Dr.ssa Susanna Mattoccia

Dr.ssa Susanna Mattoccia

Psicologo Psicologo - Neuropsicologia Clinica Creato il: 07/07/2017 Ultimo aggiornamento: 20/09/2023

Quando parliamo di demenza, ci riferiamo generalmente a un peggioramento significativo - spesso progressivo - delle funzioni cognitive (quali, ad esempio: memoria, linguaggio, attenzione e problem solving). Tali abilità possono essere facilmente riconosciute come indispensabili per una gestione autonoma e soddisfacente della vita di tutti i giorni.

Oltre alle funzioni cognitive, anche la motivazione e la capacità di un adeguato coinvolgimento emotivo subiscono un cambiamento in negativo.

Nell'immaginario collettivo, il paziente che soffre di questa patologia è un anziano, tanto che, nel linguaggio comune, si sente quasi unicamente parlare di "demenza senile". Bisogna, tuttavia, ribadire che, sebbene la demenza sia una condizione che prevalentemente si manifesta in persone anziane, in un 2-10% dei casi, viene diagnosticata prima dei 65 anni; inoltre, diversi anziani riscontrano un indebolimento delle funzioni cognitive, ma questo è parte di un processo fisiologico e non conduce alla diagnosi di demenza senile. 

Demenza senile

Cause Cause

La demenza può avere numerose cause, alcune legate a disturbi primariamente a carico del sistema nervoso centrale, altre rintracciabili altrove, ad esempio nell'assunzione di alcuni farmaci o in processi infettivi. La demenza senile, generalmente, è riconducibile a patologie più specifiche, tra cui:

Queste malattie, tipiche ma non esclusive dell'età avanzata, hanno meccanismi eziopatogenetici diversi, ma portano tutte a un danno più o meno diffuso delle cellule del cervello che - smettendo di funzionare - non sostengono più le loro comunicazioni reciproche. Tale danno, con conseguente e progressiva "disconnessione" cerebrale, porta all'outcome (risultato) clinico di impoverimento cognitivo-comportamentale, che definiamo demenza senile.

Diversi sono i fattori di rischio e di protezione per la demenza senile. Ad esempio, l'eccesso di carboidrati nella dieta o il consumo di cibi ad alto indice glicemico sono stati associati alla Malattia di Alzheimer. L'ipertensione aumenta di molto il rischio di demenza vascolare. In generale, possiamo invece sostenere che le persone che controllano la dieta e la pressione arteriosa, fanno esercizio fisico costante e cercano di ridurre i livelli di stress stanno adottando dei comportamenti protettivi e che risultano associati a una migliore performance cognitiva.

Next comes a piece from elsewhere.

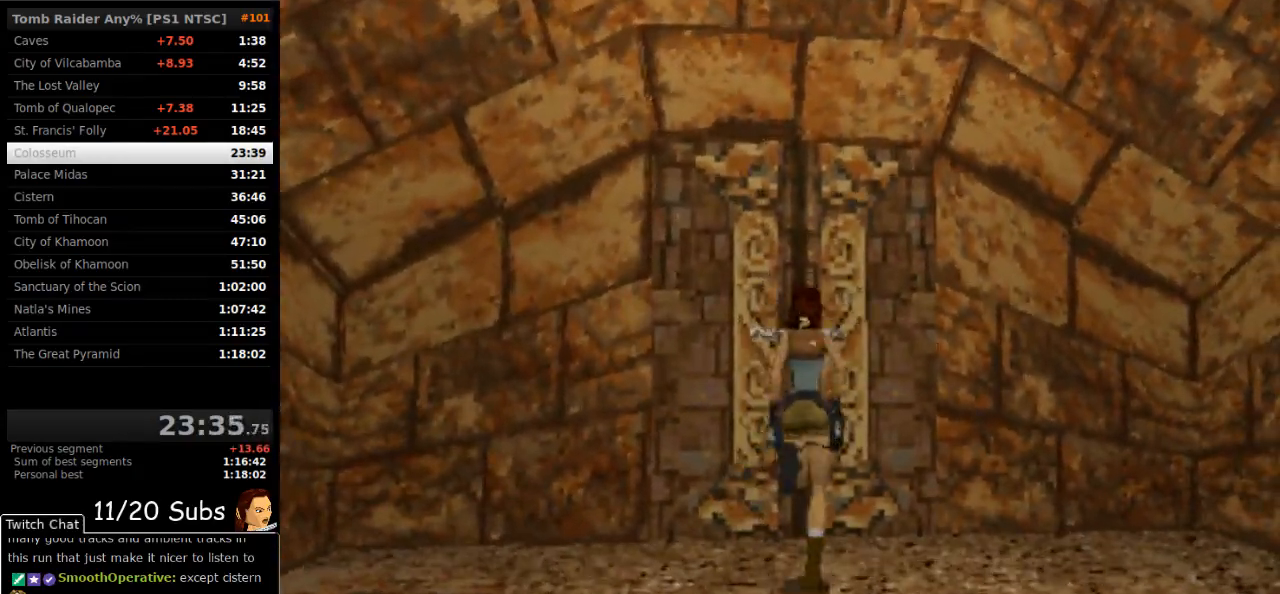
{"dt_ms": 500, "buttons": ["CROSS"], "right_stick": "center", "events": [[200, "DPAD_LEFT", "up"]]}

Un altro fattore di protezione fondamentale è il mantenimento, per tutto il corso della vita, di un buon livello di attività cognitiva, impegnandosi in attività di studio, lavorative e ricreative. 

Sintomi Sintomi

I sintomi della demenza senile non sono uguali in tutti i pazienti. Quasi tutte le forme di demenza vedono una progressione costante dei sintomi dopo l'esordio, mentre la demenza vascolare procede più con un andamento a gradini, con peggioramenti a seguito di eventi cerebrovascolari. 

In linea generale, nella demenza senile in una fase iniziale, il disturbo prevalente riguarda la memoria episodica: diventa più facile dimenticare appuntamenti, conversazioni o informazioni recentemente apprese. Spesso, l'anziano può avere difficoltà nella ricerca della parola giusta (disnomia) e nell'esecuzione di compiti complessi. Talvolta, si assiste anche a un cambiamento del tono dell'umore. 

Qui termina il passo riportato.